Kopple J D, Berg R, Houser H, Steinman T I, Teschan P
National Institute of Diabetes, Digestive and Kidney Diseases, National Institutes of Health, Bethesda, Maryland.
Kidney Int Suppl. 1989 Nov;27:S184-94.
This study evaluated the nutritional status of 95 patients with chronic renal insufficiency who participated in the feasibility phase of the NIH funded Modification of Diet in Renal Disease (MDRD) Study. All patients were seen monthly by a physician and dietitian. After a baseline period, the patients were randomly assigned either to a mildly protein-restricted control diet or to one of three low protein, low phosphorus diets. Patients with clear evidence for protein-calorie malnutrition were excluded from the study. Patients were followed for an average of 12.4 months (range, 0 to 22 months). The glomerular filtration rate (GFR) at the commencement of the experimental diets ranged from 8 to 56 ml/min/1.73 m2. Assessment of the nutritional parameters indicated that none of the four diet treatment groups developed protein-calorie malnutrition. At the end of treatment with the experimental diets, most nutritional parameters were normal and few had worsened. Nonetheless, the following observations indicated that some patients had developed subtle evidence for protein-calorie malnutrition. There were positive correlations between the GFR and the serum transferrin and creatinine:height ratio. In men, arm muscle area and, at the onset of the experimental diets, the % standard body weight also correlated with the GFR. In women, GFR correlated with dietary energy intake.
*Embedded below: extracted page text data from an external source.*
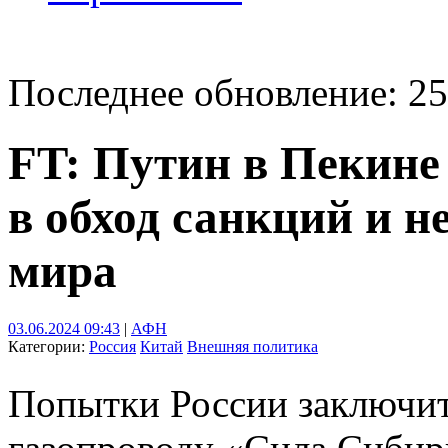
Последнее обновление: 25
FT: Путин в Пекине 
в обход санкций и н
мира
03.06.2024 09:43
|
АФН
Категории:
Россия
Китай
Внешняя политика
Попытки России заключит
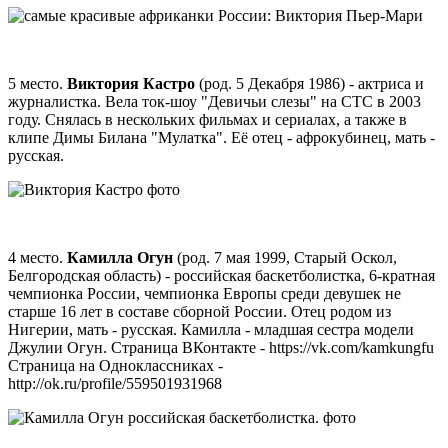
5 место.
Виктория Кастро
(род. 5 Декабря 1986) - актриса и
журналистка. Вела ток-шоу "Девичьи слезы" на СТС в 2003
году. Снялась в нескольких фильмах и сериалах, а также в
клипе Димы Билана "Мулатка". Её отец - афрокубинец, мать -
русская.
4 место.
Камилла Огун
(род. 7 мая 1999, Старый Оскол,
Белгородская область) - российская баскетболистка, 6-кратная
чемпионка России, чемпионка Европы среди девушек не
старше 16 лет в составе сборной России. Отец родом из
Нигерии, мать - русская. Камилла - младшая сестра модели
Джулии Огун. Страница ВКонтакте - https://vk.com/kamkungfu
Страница на Одноклассниках -
http://ok.ru/profile/559501931968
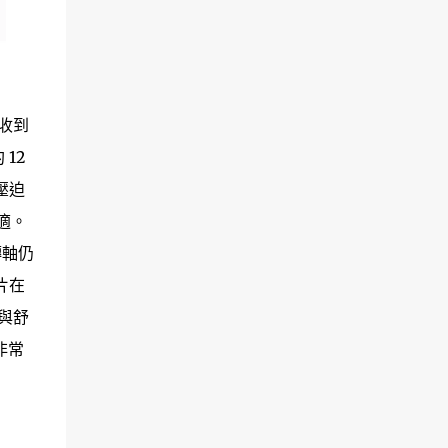
收到
12
壓迫
適。
轉軸仍
片在
光與舒
非常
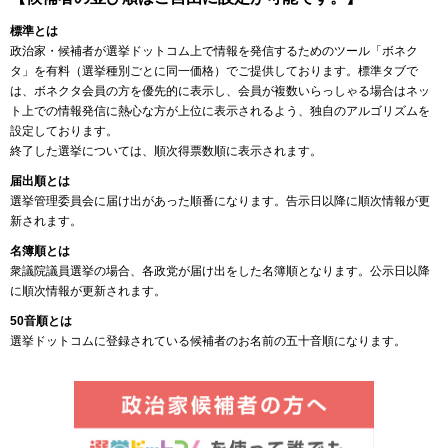
標準とは
政治家・候補者が選挙ドットコム上で情報を発信するためのツール「ボネク
タ」を有料（選挙種別ごとに同一価格）でご提供しております。標準タブで
は、ボネクタ会員の方を優先的に表示し、会員が複数いらっしゃる場合はネッ
ト上での情報発信に熱心な方が上位に表示されるよう、独自のアルゴリズムを
設定しております。
終了した選挙については、順次得票数順に表示されます。
届出順とは
選挙管理委員会に届け出があった順番になります。告示日以降に順次情報が更
新されます。
名簿順とは
衆議院議員選挙の場合、各政党が届け出をした名簿順となります。公示日以降
に順次情報が更新されます。
50音順とは
選挙ドットコムに登録されている候補者のお名前の五十音順になります。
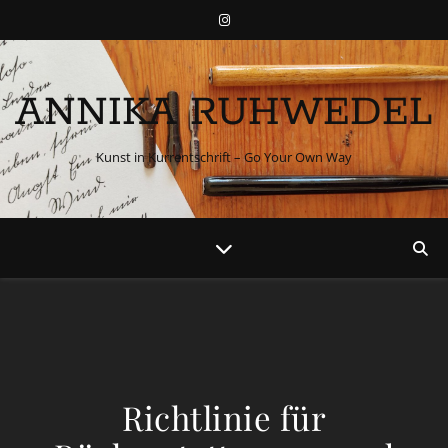
ANNIKA RUHWEDEL
Kunst in Kurrentschrift – Go Your Own Way
Richtlinie für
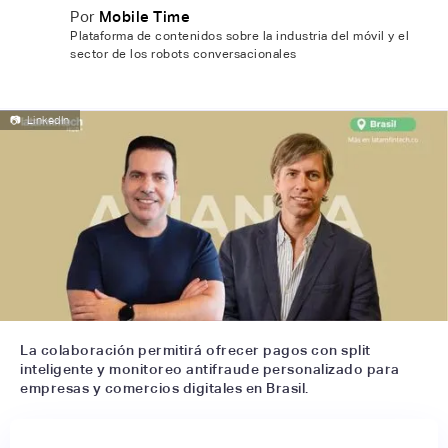
Por
Mobile Time
Plataforma de contenidos sobre la industria del móvil y el
sector de los robots conversacionales
📷
LinkedIn
La colaboración permitirá ofrecer pagos con split
inteligente y monitoreo antifraude personalizado para
empresas y comercios digitales en Brasil.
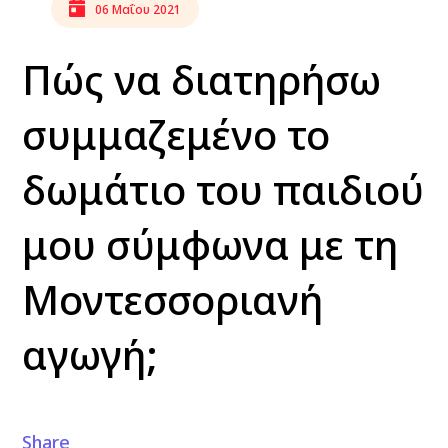
06 Μαΐου 2021
Πώς να διατηρήσω
συμμαζεμένο το
δωμάτιο του παιδιού
μου σύμφωνα με τη
Μοντεσσοριανή
αγωγή;
Share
When patients were grouped according to their GFR level, those with the lowest GFR also tended to have lower energy intakes, serum transferrin levels and creatinine:height ratios. Patients with a GFR of 24 ml/min/1.73 m2 or lower tended to lose body mass during the study. In all groups of patients, the estimated actual energy intake was significantly lower than the prescribed intake. On the other hand, in the patients assigned to one of the three low protein, low phosphorus diets, nitrogen intake was above the prescribed level. The low energy intake of those patients with the lower GFR levels may contribute to their propensity to become malnourished.
本研究评估了95例参与美国国立卫生研究院资助的肾脏疾病饮食改良(MDRD)研究可行性阶段的慢性肾功能不全患者的营养状况。所有患者每月接受医生和营养师的诊治。在基线期之后,患者被随机分配至轻度蛋白质限制对照饮食组或三种低蛋白、低磷饮食组之一。有明确蛋白质 - 热量营养不良证据的患者被排除在研究之外。患者平均随访12.4个月(范围为0至22个月)。实验饮食开始时的肾小球滤过率(GFR)为8至56 ml/min/1.73 m²。营养参数评估表明,四个饮食治疗组中均未出现蛋白质 - 热量营养不良。实验饮食治疗结束时,大多数营养参数正常,仅有少数恶化。尽管如此,以下观察结果表明一些患者已出现蛋白质 - 热量营养不良的细微证据。GFR与血清转铁蛋白及肌酐:身高比值之间存在正相关。在男性中,上臂肌肉面积以及实验饮食开始时的%标准体重也与GFR相关。在女性中,GFR与饮食能量摄入相关。当根据GFR水平对患者进行分组时,GFR最低的患者往往能量摄入、血清转铁蛋白水平及肌酐:身高比值也较低。GFR为24 ml/min/1.73 m²或更低的患者在研究期间往往体重减轻。在所有患者组中,估计的实际能量摄入显著低于规定摄入量。另一方面,在分配至三种低蛋白、低磷饮食组之一的患者中,氮摄入量高于规定水平。GFR较低水平患者的低能量摄入可能导致他们易于出现营养不良。